◆ **What is needed**
Pick out every line in the records that contains the string "anuncios", and copy each such line in full. Matching is case-sensitive.

◆ **Records supplied**
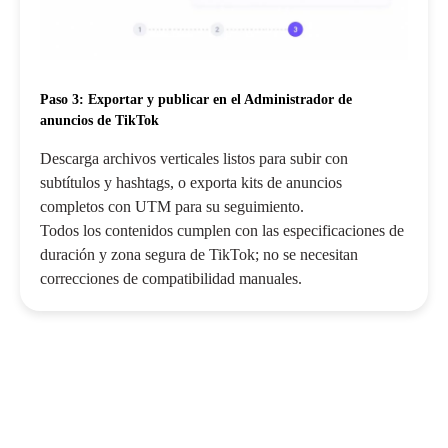
Paso 3: Exportar y publicar en el Administrador de
anuncios de TikTok
Descarga archivos verticales listos para subir con
subtítulos y hashtags, o exporta kits de anuncios
completos con UTM para su seguimiento.
Todos los contenidos cumplen con las especificaciones de
duración y zona segura de TikTok; no se necesitan
correcciones de compatibilidad manuales.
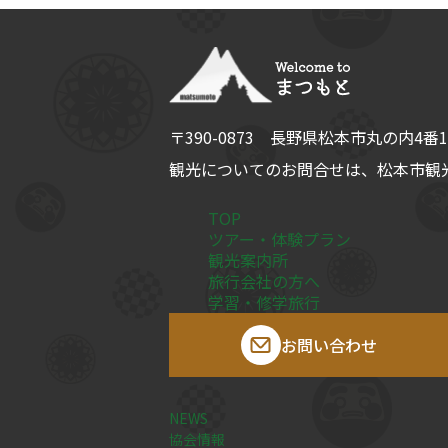
〒390-0873
長野県
松本市
丸の内4番1
観光についてのお問合せは、
松本市観光
TOP
ツアー・体験プラン
観光案内所
旅行会社の方へ
学習・修学旅行
お問い合わせ
NEWS
協会情報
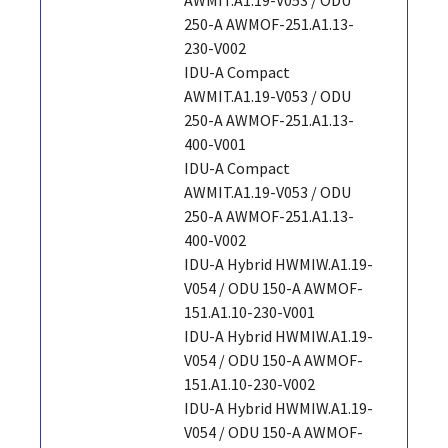
250-A AWMOF-251.A1.13-
230-V002
IDU-A Compact
AWMIT.A1.19-V053 / ODU
250-A AWMOF-251.A1.13-
400-V001
IDU-A Compact
AWMIT.A1.19-V053 / ODU
250-A AWMOF-251.A1.13-
400-V002
IDU-A Hybrid HWMIW.A1.19-
V054 / ODU 150-A AWMOF-
151.A1.10-230-V001
IDU-A Hybrid HWMIW.A1.19-
V054 / ODU 150-A AWMOF-
151.A1.10-230-V002
IDU-A Hybrid HWMIW.A1.19-
V054 / ODU 150-A AWMOF-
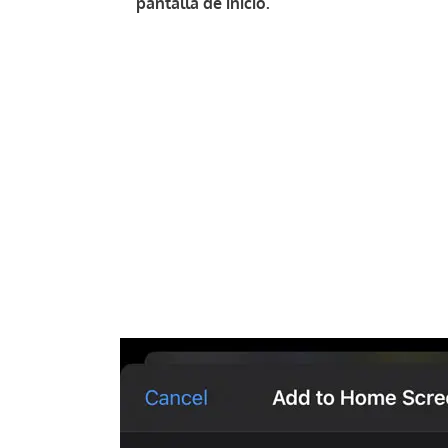
pantalla de inicio.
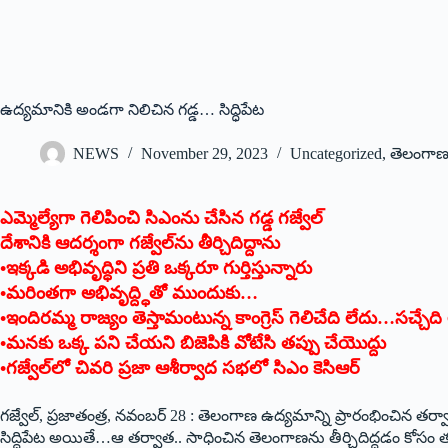
ఉద్యమానికి అండగా నిలిచిన గడ్డ… సిద్ధిపేట
NEWS
November 29, 2023
Uncategorized
,
తెలంగా
ఎమ్మెల్యేగా గెలిపించి సిఎంను చేసిన గడ్డ గజ్వేల్‌
‌దేశానికి ఆదర్శంగా గజ్వేల్‌ను తీర్చిదిద్దాను
•ఇక్కడి అభివృద్ధిని ప్రతి ఒక్కరూ గుర్తిస్తున్నారు
•మరింతగా అభివృద్ద్ధితో ముందుకు…
•ఇందిరమ్మ రాజ్యం తెస్తామంటున్న కాంగ్రెస్‌ ‌గెలిచేది లేదు…సచ్చేది
•మనకు ఒక్క పని చేయని బిజెపికి వోటేసి తప్పు చేయొద్దు
•గజ్వేల్‌లో చివరి ప్రజా ఆశీర్వాద సభలో సిఎం కెసిఆర్‌
‌గజ్వేల్‌, ‌ప్రజాతంత్ర, నవంబర్‌ 28 : ‌తెలంగాణ ఉద్యమాన్ని ప్రారంభించిన తర్వ
సిద్దిపేట అయితే…ఆ తర్వాత.. సాధించిన తెలంగాణను తీర్చిదిద్దడం కోసం తనను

◆ **Answer to this exercise**
anuncios de TikTok
subtítulos y hashtags, o exporta kits de anuncios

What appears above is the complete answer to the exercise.